ACTION ITEM A: In the essay about first dogs, whom did the childhood family dog see as the true pack-leaders?
ACTION ITEM B: Please return the part of the essay about first dogs that opens with the words containing "Today, a friend" and closes with "oriented  Obi Wan Kenobi.".
ACTION ITEM C: Write the next part of the essay about first dogs, picking up after its final sentence.

TEXT UNDER STUDY:
------------
Today, a friend of mine was sharing  heartbreak of the apparent imminent demise of a beloved dog.
When people know you are a “dog-person”, they frequently share their concerns, joys, and frustrations with you. Which is fine.  You are somewhat of a canine oriented  Obi Wan Kenobi.

Our conversation got me to thinking about all the dogs who have padded their way through Lovely Bride’s and my lives. This in turn got me thinking about that unique creature; “the first dog.”

During the course of a lifetime, you will probably own a dog.  It is safe to assume if you had more than one dog, you have therefore possessed your “first dog”.

Within the realm of logic, higher math, and marriage statistics, this would be correct. Within the realm of dog ownership, such an assumption is utterly and patently false. In the mysterious dog universe, the laws of logic and reason cease to exist.

As we shall see, there are many “firsts”….

Recall your childhood and that lumbering, slobbering four-legged terror that cohabitated your parent’s home with you?  You may be tempted to refer to the beast as “your first dog”.  HA!  Nothing can be further from the truth! This creature, (selected by your parents with the intention of being “your dog”) was no more “yours” than are Prince Charles’s polo ponies. Unless you happen to be Prince Charles in which case the polo ponies are yours.

But I digress.

The dog viewed you with a rather aloof, “don’t-bother-me-kid” attitude. From the
canine’s point of view, Mom and Dad were the true pack-leaders. The dog was next on the
organization chart. You, dear reader, were a lower ranking, smelly, obnoxious, noisy pack mate. As a result of this philosophy, the arrogant, stuck-up animal pretty much completely ignored you.

As time passes, you find yourself gazing out the window, beholding the beauty of Creation.
You muse:  “Gee, I’d like to get a hunting dog.”, or “a sled dog”, or “a conformation dog”
or “ a semi-intelligent dog”. You carefully consider all the options. Do you rescue a dog?
Do you contact breeders?  Make a visit to the local shelter? 

Finally you make your choice. You take the plunge. You get a dog. Sometimes, in a weak moment, you may decide to get a hunting, sled-pulling, breed ring, agility dog… all in the same dog!  The difficult part is finding a really good bird dog that can also run in the Iditarod Sled Dog Race.
------------
EXTRACTED MATERIAL:
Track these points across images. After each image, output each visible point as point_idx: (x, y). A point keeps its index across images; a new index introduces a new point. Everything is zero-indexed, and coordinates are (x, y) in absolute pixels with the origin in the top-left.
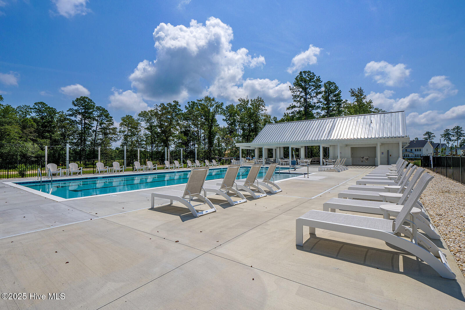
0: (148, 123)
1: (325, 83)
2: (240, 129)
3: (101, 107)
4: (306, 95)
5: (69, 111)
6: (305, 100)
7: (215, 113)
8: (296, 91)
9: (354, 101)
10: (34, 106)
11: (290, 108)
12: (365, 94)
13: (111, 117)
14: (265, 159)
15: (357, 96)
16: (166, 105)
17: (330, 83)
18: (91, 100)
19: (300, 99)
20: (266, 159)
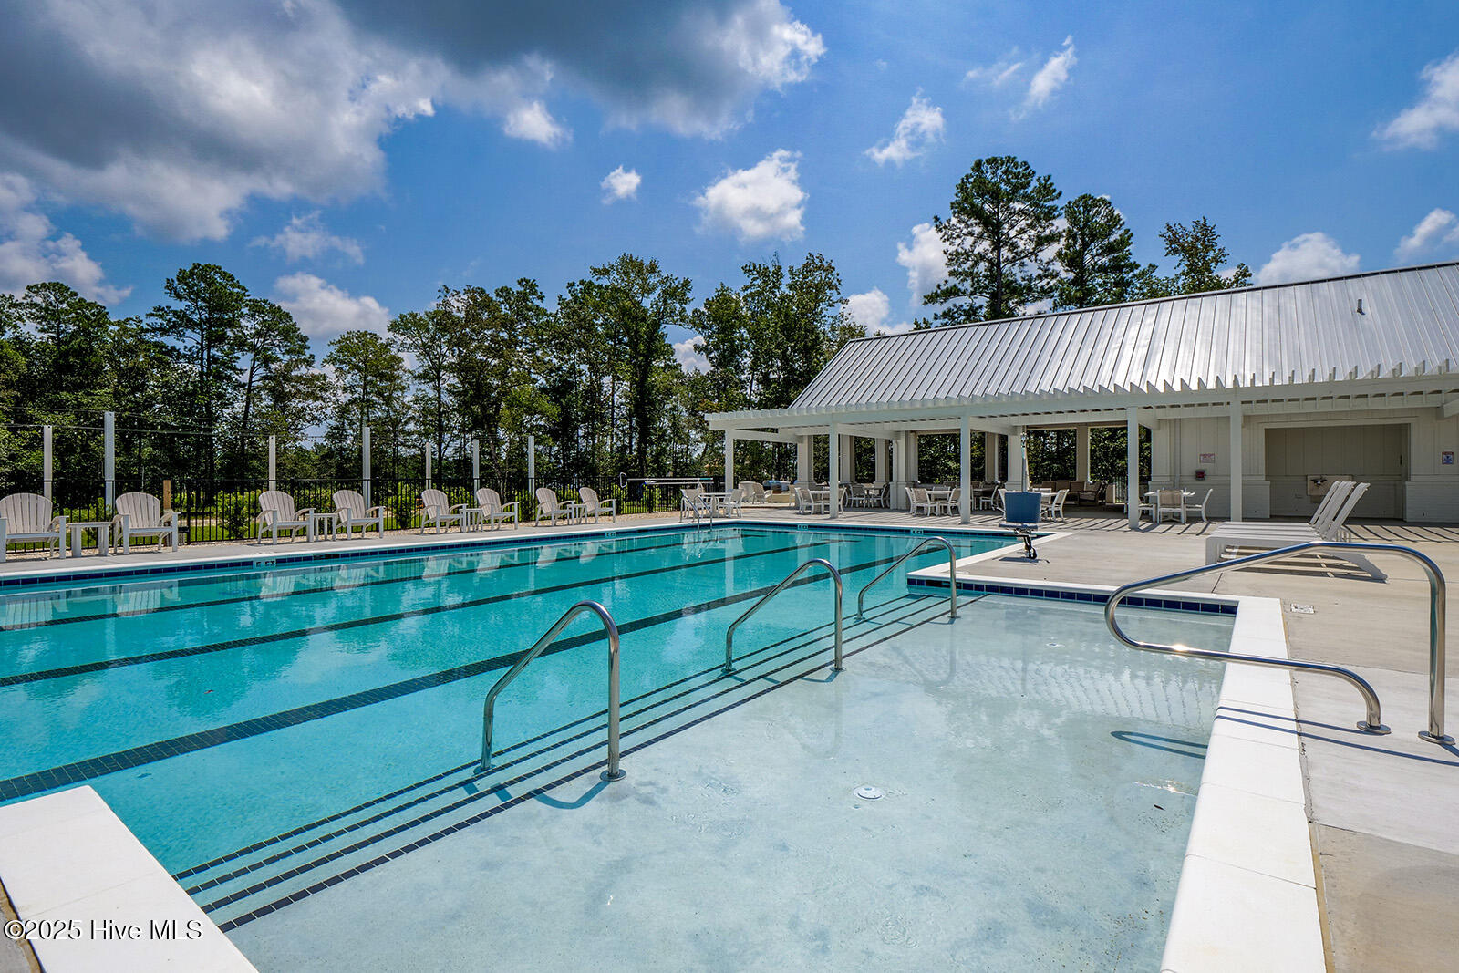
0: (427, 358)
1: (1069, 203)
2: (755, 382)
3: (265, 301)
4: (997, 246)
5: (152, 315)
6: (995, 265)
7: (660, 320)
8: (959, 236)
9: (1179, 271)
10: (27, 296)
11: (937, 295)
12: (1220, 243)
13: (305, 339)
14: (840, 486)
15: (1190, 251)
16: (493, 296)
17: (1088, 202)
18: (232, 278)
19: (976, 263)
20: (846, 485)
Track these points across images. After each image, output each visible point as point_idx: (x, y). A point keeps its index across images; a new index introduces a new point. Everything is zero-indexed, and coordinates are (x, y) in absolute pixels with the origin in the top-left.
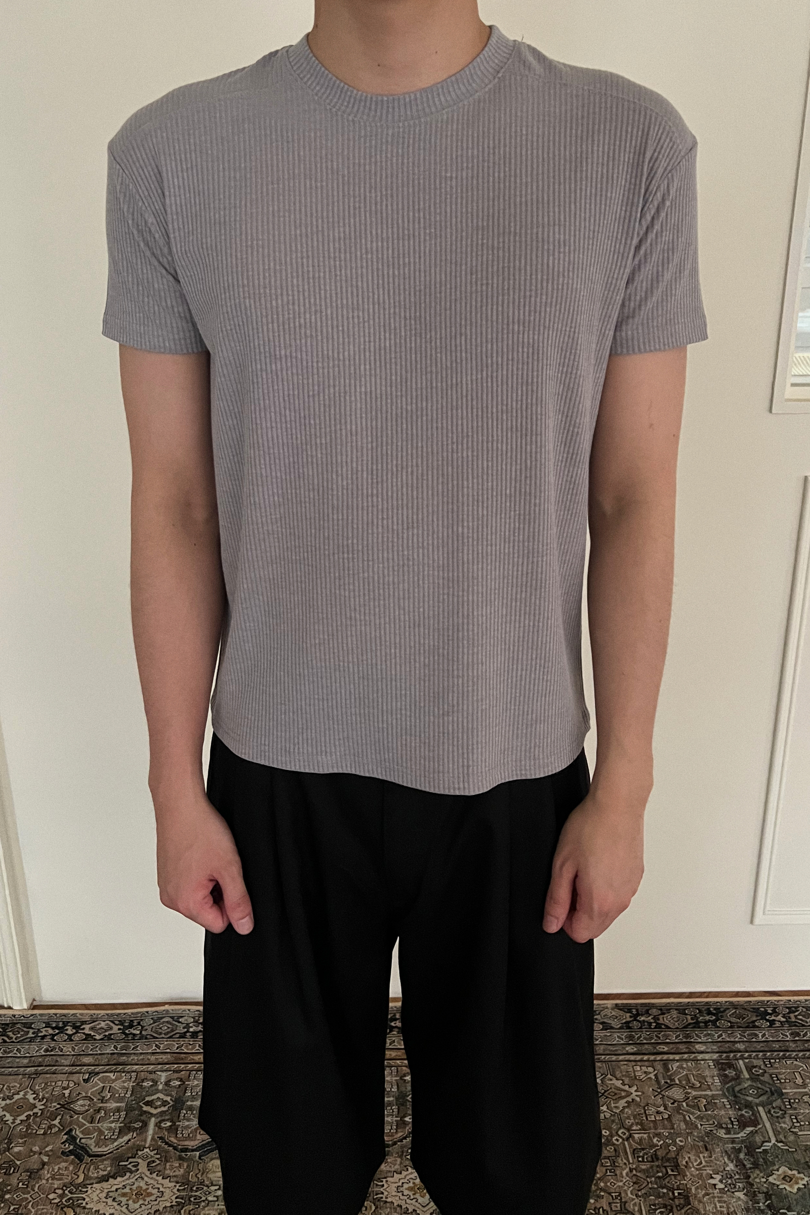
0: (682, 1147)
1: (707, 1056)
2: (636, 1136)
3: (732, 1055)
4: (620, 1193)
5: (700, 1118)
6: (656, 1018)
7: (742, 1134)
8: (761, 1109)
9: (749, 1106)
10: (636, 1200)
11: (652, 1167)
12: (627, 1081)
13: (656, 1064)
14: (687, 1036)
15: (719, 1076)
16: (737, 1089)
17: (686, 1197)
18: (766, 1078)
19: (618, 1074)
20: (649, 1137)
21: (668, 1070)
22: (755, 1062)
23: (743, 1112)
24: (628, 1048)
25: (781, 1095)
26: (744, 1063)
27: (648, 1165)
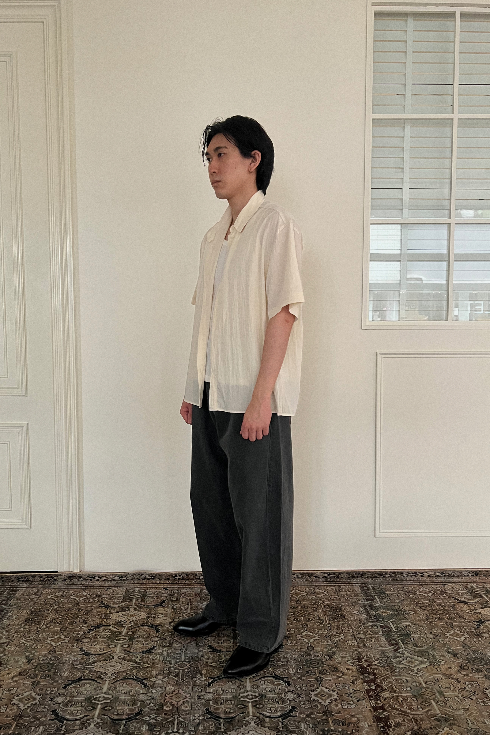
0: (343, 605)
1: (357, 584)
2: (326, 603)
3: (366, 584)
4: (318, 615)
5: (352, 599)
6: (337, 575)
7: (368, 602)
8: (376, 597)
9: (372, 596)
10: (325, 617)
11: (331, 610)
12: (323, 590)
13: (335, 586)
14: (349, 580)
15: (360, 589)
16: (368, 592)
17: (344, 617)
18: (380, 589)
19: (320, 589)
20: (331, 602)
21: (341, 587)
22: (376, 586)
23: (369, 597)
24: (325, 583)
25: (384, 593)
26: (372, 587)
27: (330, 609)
------------
ANSWER SPACE A: Mom and Dad.

ANSWER SPACE B:
Today, a friend of mine was sharing  heartbreak of the apparent imminent demise of a beloved dog.
When people know you are a “dog-person”, they frequently share their concerns, joys, and frustrations with you. Which is fine.  You are somewhat of a canine oriented  Obi Wan Kenobi.

ANSWER SPACE C:
Since you picked her out, brought her home, convinced your spouse you would care for her, this is your “first dog”. Congratulations!  You now get to feed, groom, walk, drive to the vet, pay the vet, and clean up after her.

Why do you do this? Is it to fulfill the deep-seated need to nurture? Is it the innate human desire to bond with another creature? The answer is quite simple:   Mom and Dad are not around to do this all for you!

This dog must certainly be “Dog Number 2”, correct?  Wrong! 

This is your first, pure-bred-with-a lineage-going-back-to-Moses- kennel-club-registered-sire-and-dam with-an-alphabet-before-and-behind-their-names-CH-CD-UDX-LlD-PhD-dog.  The cost of this dog is roughly the equivalent of a year’s tuition at a really good Ivy League university. And you co-own the critter!


This is the puppy you cradle in your arms, feeling that indescribably soft fur against your chin and cheeks. You deeply inhale that sweet, primal puppy aroma. This is the dog who nuzzles under your earlobe communicating with that little puppy “murf-murf” sound which captivates your heart.

This is a little life, totally dependent upon you to care for. You are only beginning to realize the treasures you are about to reap in return.

This is the dog that truly tests the fabric of your marriage. The dog who blissfully shreds your wife’s carefully, lovingly, expensively preserved wedding gown. The gown she envisioned seeing a grand-daughter walking  down the aisle in one day.

 This is the dog who gleefully transforms the geranium bed into its private latrine. This is the dog whom you  permit to sleep in bed with you. Under the covers, in fact.

Regardless of the day you have had, the mess you may have made of your life, this is the dog who enthusiastically welcomes you home, tail thumping and eyes agleam with delight at your return. This is the same dog who is content to lie by your side for hours as you simply sit, asking only a gentle caress of the head or ear.

This dog will introduce you to the exciting, rewarding, and eminently just world of dog shows and trials. As this topic is far too broad (and painful) the writer will address it later. Much much later;  probably never.

This first dog will drive you to second-mortgage the farm. Everything you use is specialized, made to exacting standards for your dog’s particular needs. Is it bath time? Forget the family shampoo. This dog’s coat only responds to shampoo that costs more per ounce than crude oil.

Dinner time?  Leave the tried and true kibble at the pet supply store. This dog’s delicate system must have free-range chicken, sautéed with organically grown parsley, lightly savored with basil. Remember all this when the canine drags home some four day old road-kill, rolls in it and finally devouring it under the  back deck.  This takes place just before depositing the partially digested mess on the living room floor.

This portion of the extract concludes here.